Muse Spark 1.3 punta sui lavori di lunga durata
Uno degli aspetti centrali della nuova versione riguarda la capacità di affrontare attività articolate su più passaggi, mantenendo il contesto all’interno di conversazioni molto lunghe. Di fronte a un obiettivo aperto, Muse Spark 1.3 può utilizzare strumenti per costruire autonomamente il contesto necessario. Anche quando le informazioni provengono da fonti disordinate o in conflitto tra loro.
Il modello è stato addestrato attraverso diversi ambienti agentici per riuscire a generalizzare il proprio comportamento. Durante il lavoro può inoltre individuare lacune nel proprio piano, correggerle e tenere traccia di ciò che ha appreso fino alla produzione del risultato finale.
Una parte importante dell’aggiornamento riguarda anche la collaborazione con l’utente. Quando una richiesta è ambigua, Muse Spark 1.3 può porre domande di chiarimento; se rimane bloccato, può chiedere l’intervento dell’utente. Prima di compiere azioni con conseguenze rilevanti, invece, è stato addestrato a chiedere conferma.

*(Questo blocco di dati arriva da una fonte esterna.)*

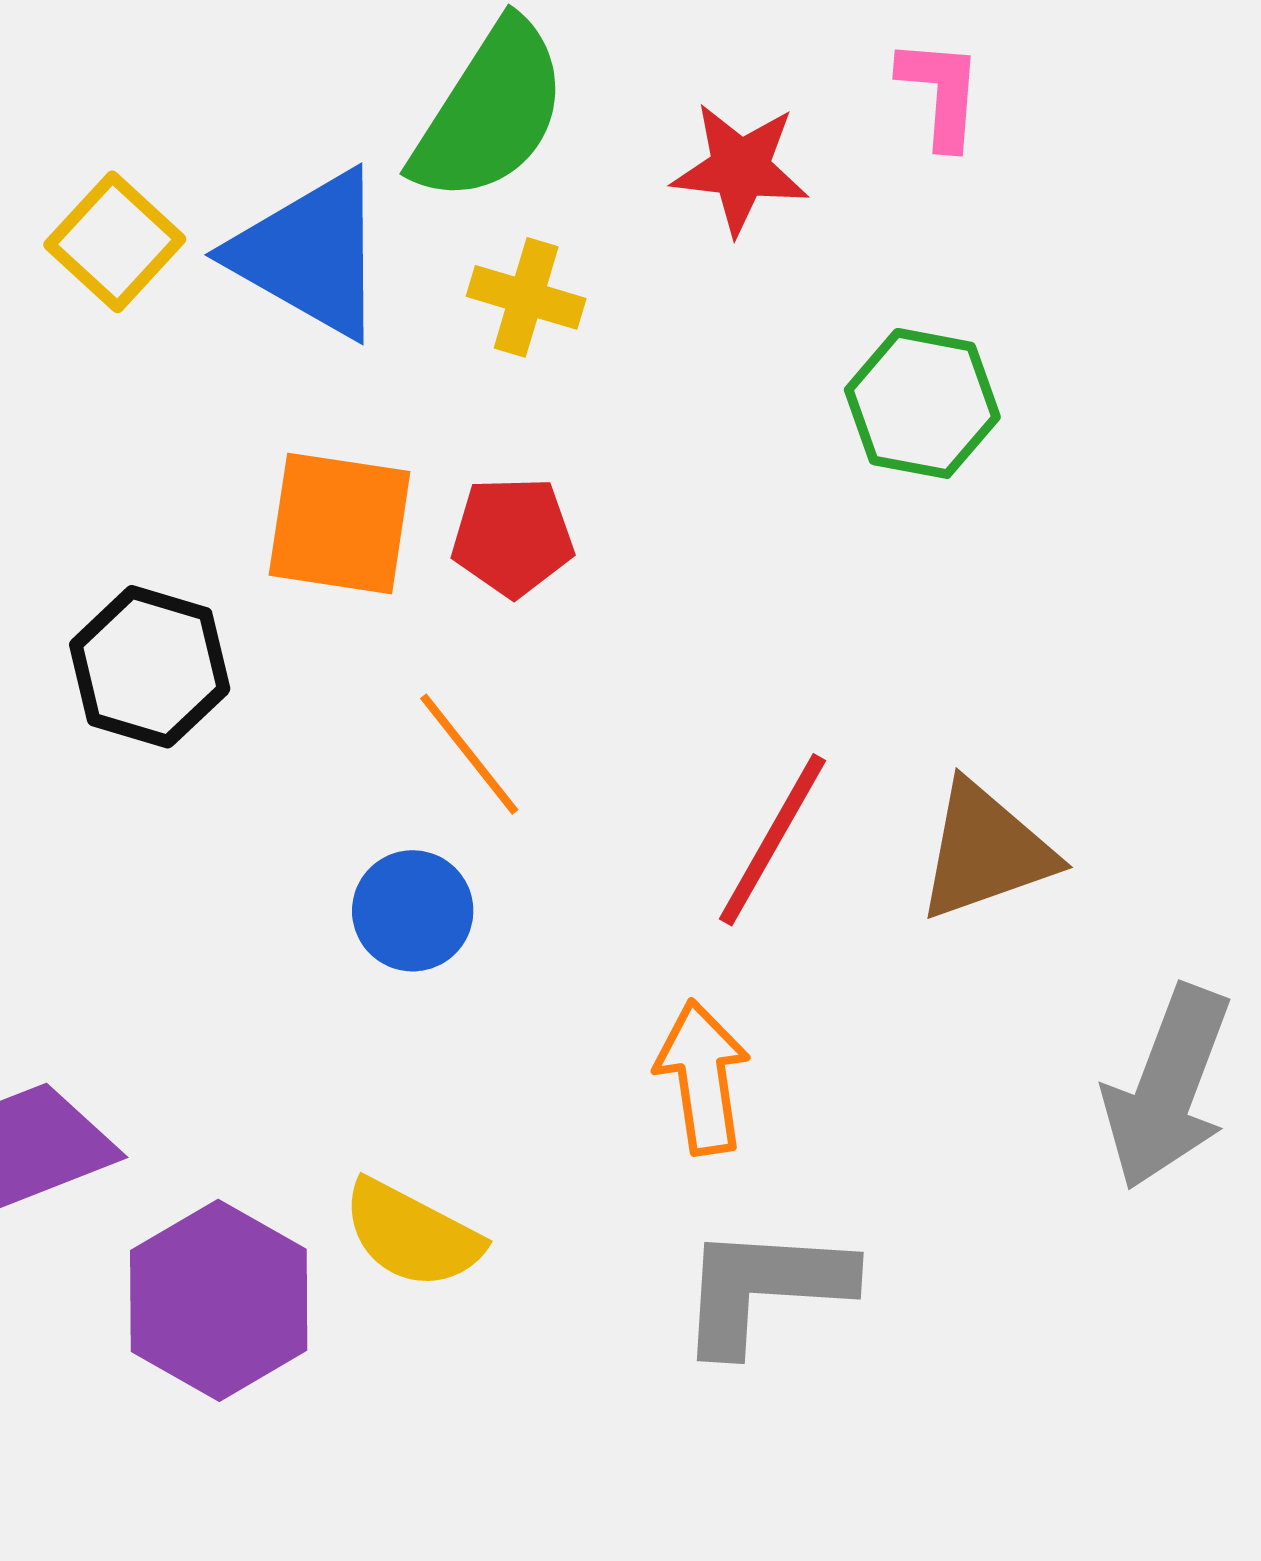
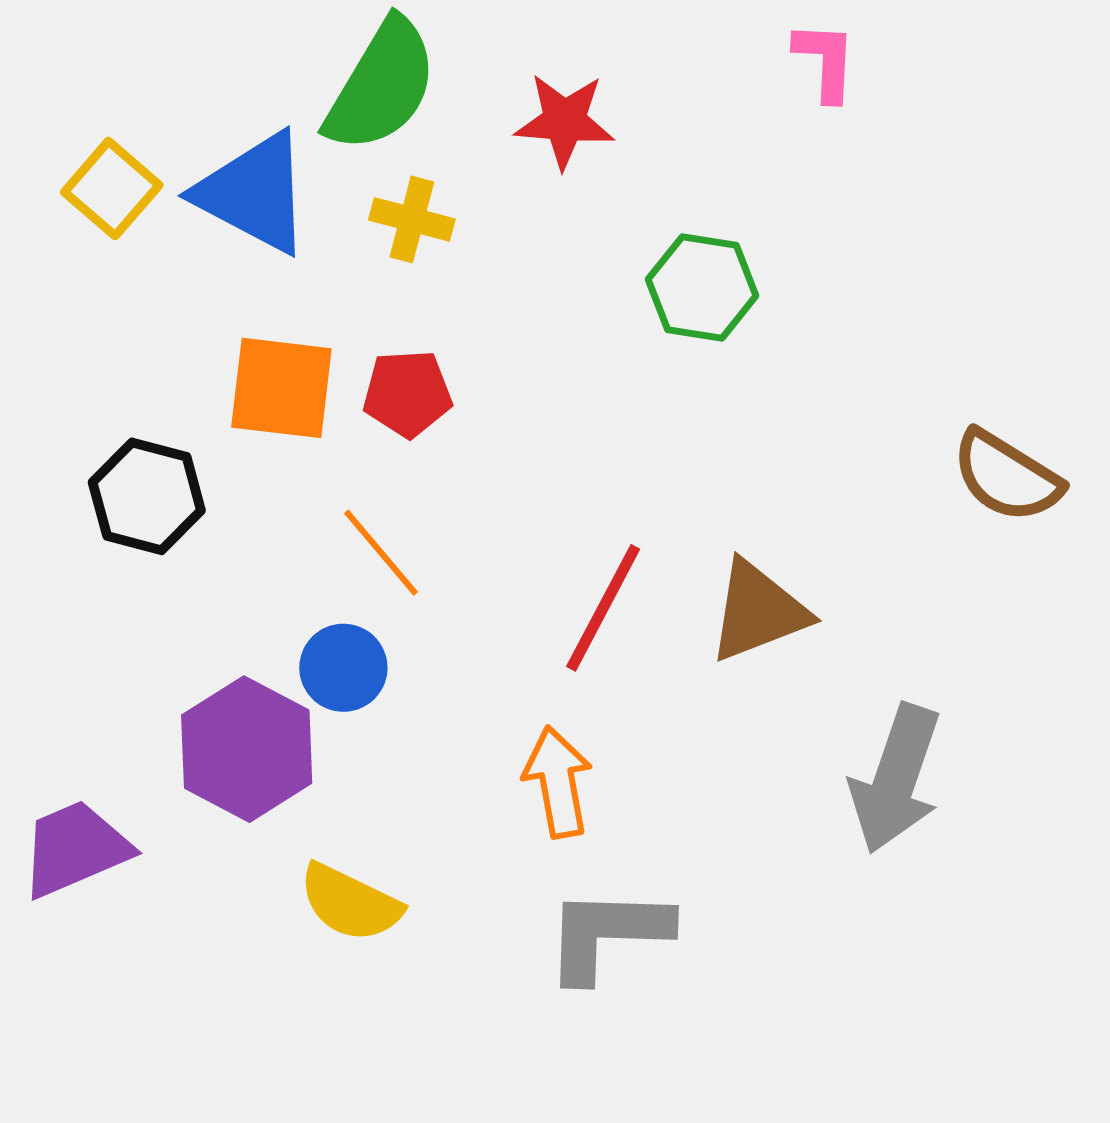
pink L-shape: (941, 93) -> (825, 61), moved
purple hexagon: (219, 1300) -> (247, 749), moved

Più precisione nel seguire istruzioni e gestire più attività
Muse Spark 1.3 promette anche una maggiore affidabilità nell’esecuzione di istruzioni complesse e articolate. Nei lavori composti da numerosi passaggi, il modello dovrebbe riuscire a conservare meglio i requisiti indicati dall’utente, riducendo il rischio di perdere vincoli o allontanarsi dal flusso di lavoro richiesto.
Migliora inoltre il multitasking. In contesti caratterizzati da conversazioni molto lunghe e disordinate, il modello è stato addestrato a collegare con maggiore precisione i nuovi prompt all’attività corretta, anche quando l’utente riprende richieste precedenti o interrompe temporaneamente un lavoro.
Un altro elemento riguarda la consapevolezza delle proprie capacità e dei propri limiti. Muse Spark 1.3 è stato addestrato per distinguere meglio ciò che può e non può fare, ciò che conosce e ciò che non conosce. Oltre a riconoscere più efficacemente gli ostacoli incontrati durante un’attività, evitando di simulare risultati non raggiunti.
Coding più efficiente e meno chiamate agli strumenti
Il nuovo modello introduce miglioramenti anche per la programmazione, con un addestramento basato su un numero maggiore di attività di coding a lunga durata. Secondo i confronti effettuati dagli ingegneri di Meta, Muse Spark 1.3 risulta più veloce ed efficiente rispetto a Muse Spark 1.2 nei flussi di lavoro considerati.
In particolare, il modello utilizza circa il 20% in meno di chiamate agli strumenti e circa il 25% in meno di token. La nuova versione punta inoltre a intervenire meno quando non è necessario e a produrre codice con uno stile complessivamente più pulito.
Tra gli esempi mostrati dalla fonte c’è un’attività di simulazione aerodinamica nella quale il modello deve lavorare su risultati CFD e un modello CAD, organizzando le informazioni e producendo una bozza strutturata di report.
Disponibilità e sicurezza
Muse Spark 1.3 è disponibile da oggi all’interno di Muse Code e Meta Model API. Le modalità di ragionamento già disponibili con le versioni precedenti sono presenti anche nel nuovo modello, mentre la modalità max reasoning arriverà successivamente, dopo il completamento di ulteriori test di sicurezza.
Proprio la sicurezza rappresenta un’altra area interessata dall’aggiornamento. Muse Spark 1.3 mostra una maggiore resistenza agli input avversari e ai prompt injection. Nei compiti agentici complessi, inoltre, è stato migliorato il riconoscimento delle azioni irreversibili e la conseguente capacità di decidere quando procedere.
Secondo la fonte, questi interventi puntano a rendere il modello più prudente e capace di esercitare un maggiore giudizio durante le attività agentiche di lunga durata.